(Supplied records begins)
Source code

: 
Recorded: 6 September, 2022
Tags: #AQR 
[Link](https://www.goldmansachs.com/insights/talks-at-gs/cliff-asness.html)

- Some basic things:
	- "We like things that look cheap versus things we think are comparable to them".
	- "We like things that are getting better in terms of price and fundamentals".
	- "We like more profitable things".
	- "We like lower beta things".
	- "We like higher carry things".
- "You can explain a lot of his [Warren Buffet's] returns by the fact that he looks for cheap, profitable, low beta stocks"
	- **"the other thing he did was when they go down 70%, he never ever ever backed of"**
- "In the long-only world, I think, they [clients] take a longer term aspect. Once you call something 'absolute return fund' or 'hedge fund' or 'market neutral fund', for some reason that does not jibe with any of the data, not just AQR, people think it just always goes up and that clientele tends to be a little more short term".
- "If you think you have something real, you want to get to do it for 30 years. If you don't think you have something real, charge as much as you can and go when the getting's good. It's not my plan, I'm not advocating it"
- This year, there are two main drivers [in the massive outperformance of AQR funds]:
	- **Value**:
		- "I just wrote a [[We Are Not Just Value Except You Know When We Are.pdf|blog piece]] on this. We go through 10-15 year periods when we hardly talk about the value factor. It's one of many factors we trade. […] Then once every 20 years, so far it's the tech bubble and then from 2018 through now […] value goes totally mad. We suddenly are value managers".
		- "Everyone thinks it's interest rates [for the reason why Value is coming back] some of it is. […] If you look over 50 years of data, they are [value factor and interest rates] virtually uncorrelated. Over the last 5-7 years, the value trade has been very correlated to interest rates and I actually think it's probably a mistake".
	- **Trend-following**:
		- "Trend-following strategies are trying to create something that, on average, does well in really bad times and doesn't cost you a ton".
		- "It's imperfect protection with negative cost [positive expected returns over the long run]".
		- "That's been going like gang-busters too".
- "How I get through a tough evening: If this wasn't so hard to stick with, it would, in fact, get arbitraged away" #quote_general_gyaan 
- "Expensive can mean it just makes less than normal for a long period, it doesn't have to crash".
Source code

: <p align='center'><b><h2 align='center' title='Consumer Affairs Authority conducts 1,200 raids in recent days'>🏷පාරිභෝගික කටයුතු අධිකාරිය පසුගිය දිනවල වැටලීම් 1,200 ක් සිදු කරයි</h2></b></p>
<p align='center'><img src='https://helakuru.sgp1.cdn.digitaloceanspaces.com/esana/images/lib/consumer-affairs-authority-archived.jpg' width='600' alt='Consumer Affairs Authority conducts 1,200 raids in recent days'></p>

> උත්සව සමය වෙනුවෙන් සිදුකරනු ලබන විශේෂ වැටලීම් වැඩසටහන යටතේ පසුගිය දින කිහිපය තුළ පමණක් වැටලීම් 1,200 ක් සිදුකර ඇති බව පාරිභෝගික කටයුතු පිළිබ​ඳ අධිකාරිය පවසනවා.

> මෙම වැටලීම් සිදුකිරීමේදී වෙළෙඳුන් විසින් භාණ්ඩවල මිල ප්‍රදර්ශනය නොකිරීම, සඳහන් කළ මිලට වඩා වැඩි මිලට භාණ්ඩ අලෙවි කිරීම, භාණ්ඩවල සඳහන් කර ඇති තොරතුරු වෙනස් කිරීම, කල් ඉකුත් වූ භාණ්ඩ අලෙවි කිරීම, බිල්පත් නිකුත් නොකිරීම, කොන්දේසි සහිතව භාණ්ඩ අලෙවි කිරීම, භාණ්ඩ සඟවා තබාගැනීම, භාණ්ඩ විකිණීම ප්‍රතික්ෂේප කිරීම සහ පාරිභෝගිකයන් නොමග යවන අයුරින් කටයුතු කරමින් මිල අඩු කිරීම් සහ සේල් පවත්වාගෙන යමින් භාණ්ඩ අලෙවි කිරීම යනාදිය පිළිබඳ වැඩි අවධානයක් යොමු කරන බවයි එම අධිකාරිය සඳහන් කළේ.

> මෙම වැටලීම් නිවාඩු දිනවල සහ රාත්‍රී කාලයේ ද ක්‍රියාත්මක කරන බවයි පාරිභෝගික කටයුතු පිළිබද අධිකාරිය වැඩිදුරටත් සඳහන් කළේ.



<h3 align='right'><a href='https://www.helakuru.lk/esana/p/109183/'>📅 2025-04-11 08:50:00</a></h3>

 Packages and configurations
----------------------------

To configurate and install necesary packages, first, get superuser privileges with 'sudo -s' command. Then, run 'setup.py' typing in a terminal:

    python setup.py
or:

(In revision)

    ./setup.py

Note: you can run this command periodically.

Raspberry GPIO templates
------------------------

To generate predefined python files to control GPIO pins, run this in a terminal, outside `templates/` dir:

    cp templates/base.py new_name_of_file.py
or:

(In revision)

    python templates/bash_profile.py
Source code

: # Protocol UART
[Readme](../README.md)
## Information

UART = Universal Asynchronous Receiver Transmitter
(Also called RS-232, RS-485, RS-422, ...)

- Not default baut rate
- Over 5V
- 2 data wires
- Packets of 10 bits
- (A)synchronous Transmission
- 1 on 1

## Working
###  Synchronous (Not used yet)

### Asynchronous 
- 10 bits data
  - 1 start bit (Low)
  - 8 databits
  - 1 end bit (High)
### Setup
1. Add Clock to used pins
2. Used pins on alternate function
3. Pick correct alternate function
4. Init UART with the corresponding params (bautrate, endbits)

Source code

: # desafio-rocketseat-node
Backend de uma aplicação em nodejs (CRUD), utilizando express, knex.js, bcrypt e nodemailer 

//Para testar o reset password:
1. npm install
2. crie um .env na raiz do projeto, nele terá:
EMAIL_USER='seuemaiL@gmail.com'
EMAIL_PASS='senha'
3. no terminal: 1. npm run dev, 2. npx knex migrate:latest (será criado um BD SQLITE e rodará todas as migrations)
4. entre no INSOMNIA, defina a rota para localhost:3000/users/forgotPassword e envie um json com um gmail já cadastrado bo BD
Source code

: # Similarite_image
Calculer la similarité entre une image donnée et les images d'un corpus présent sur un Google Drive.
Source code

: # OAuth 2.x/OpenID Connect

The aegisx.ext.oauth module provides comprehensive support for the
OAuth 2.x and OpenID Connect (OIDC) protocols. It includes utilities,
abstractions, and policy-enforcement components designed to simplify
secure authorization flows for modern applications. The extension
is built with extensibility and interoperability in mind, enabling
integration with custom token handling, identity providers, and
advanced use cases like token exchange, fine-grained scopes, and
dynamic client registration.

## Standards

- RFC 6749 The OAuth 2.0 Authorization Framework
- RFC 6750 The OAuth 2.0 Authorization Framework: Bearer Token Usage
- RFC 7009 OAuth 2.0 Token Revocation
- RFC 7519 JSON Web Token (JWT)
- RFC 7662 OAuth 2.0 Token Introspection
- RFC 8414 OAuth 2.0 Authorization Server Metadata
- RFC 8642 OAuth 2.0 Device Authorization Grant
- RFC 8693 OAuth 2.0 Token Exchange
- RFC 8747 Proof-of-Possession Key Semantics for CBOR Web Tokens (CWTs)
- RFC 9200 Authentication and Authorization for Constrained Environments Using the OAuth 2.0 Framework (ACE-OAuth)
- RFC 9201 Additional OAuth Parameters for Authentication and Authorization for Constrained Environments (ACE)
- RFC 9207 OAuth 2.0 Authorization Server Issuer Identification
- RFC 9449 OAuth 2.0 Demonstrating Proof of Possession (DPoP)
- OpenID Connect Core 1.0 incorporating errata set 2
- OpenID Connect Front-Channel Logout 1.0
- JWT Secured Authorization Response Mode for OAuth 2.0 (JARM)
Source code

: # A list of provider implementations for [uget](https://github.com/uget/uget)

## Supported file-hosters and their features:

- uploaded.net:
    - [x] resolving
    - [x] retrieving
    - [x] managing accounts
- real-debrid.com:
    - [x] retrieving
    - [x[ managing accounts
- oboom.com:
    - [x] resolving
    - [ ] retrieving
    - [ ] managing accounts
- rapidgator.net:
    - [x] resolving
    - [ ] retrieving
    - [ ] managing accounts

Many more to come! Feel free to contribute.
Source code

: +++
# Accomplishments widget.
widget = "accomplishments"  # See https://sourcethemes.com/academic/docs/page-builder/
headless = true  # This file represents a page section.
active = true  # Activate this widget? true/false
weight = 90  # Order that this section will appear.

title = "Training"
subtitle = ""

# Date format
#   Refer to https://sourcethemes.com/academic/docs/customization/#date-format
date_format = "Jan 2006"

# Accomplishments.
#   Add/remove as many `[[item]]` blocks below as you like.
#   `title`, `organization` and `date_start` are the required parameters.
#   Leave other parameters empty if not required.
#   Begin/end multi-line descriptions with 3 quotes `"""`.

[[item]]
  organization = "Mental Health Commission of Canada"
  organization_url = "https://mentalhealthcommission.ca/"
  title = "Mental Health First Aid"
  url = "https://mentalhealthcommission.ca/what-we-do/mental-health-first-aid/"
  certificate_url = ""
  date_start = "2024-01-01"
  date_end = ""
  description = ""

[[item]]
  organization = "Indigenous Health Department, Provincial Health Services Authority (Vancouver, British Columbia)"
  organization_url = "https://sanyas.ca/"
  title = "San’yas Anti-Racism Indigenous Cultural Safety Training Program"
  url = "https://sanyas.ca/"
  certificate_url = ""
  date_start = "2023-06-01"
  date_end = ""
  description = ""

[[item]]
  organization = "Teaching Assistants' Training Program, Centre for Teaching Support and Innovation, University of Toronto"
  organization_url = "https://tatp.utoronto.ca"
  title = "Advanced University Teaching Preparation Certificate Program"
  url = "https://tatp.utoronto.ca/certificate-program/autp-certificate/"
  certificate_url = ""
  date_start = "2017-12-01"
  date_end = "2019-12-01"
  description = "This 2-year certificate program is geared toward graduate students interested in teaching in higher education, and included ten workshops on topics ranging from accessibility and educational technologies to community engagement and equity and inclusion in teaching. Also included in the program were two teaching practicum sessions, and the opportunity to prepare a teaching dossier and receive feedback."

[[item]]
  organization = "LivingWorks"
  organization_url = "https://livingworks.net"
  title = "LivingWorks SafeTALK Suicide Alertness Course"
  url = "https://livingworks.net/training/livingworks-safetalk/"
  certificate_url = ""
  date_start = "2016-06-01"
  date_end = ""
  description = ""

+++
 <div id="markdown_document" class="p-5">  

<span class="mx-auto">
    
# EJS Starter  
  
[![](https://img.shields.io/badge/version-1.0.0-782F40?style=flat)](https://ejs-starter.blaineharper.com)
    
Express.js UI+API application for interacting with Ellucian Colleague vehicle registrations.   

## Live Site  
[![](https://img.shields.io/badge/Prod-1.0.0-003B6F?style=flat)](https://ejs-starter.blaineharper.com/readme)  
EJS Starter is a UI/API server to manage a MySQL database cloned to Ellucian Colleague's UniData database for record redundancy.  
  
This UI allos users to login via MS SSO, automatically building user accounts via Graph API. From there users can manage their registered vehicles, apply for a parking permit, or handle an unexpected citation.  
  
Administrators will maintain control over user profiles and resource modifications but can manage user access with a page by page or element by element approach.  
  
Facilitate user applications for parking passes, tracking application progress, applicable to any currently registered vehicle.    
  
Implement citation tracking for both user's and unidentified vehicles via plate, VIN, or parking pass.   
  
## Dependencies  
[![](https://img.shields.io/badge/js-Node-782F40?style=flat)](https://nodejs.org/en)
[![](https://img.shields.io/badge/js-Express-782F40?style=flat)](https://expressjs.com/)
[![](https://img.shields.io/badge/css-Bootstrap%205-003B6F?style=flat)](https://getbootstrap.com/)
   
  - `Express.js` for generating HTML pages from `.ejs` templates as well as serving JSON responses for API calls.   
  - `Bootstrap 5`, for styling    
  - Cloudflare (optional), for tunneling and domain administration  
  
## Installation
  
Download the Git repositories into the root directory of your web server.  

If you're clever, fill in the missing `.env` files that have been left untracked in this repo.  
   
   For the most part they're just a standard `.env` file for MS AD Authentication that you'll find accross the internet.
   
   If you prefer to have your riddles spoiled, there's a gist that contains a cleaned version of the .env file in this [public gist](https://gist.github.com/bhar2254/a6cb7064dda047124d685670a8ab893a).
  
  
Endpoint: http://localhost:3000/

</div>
(Supplied records ends)
Please copy, exactly and with nothing else, the lines above beginning at the line that has "[Readme](../README.md)" and ending with the line that has "- 1 end bit (High)".

[Readme](../README.md)
## Information

UART = Universal Asynchronous Receiver Transmitter
(Also called RS-232, RS-485, RS-422, ...)

- Not default baut rate
- Over 5V
- 2 data wires
- Packets of 10 bits
- (A)synchronous Transmission
- 1 on 1

## Working
###  Synchronous (Not used yet)

### Asynchronous 
- 10 bits data
  - 1 start bit (Low)
  - 8 databits
  - 1 end bit (High)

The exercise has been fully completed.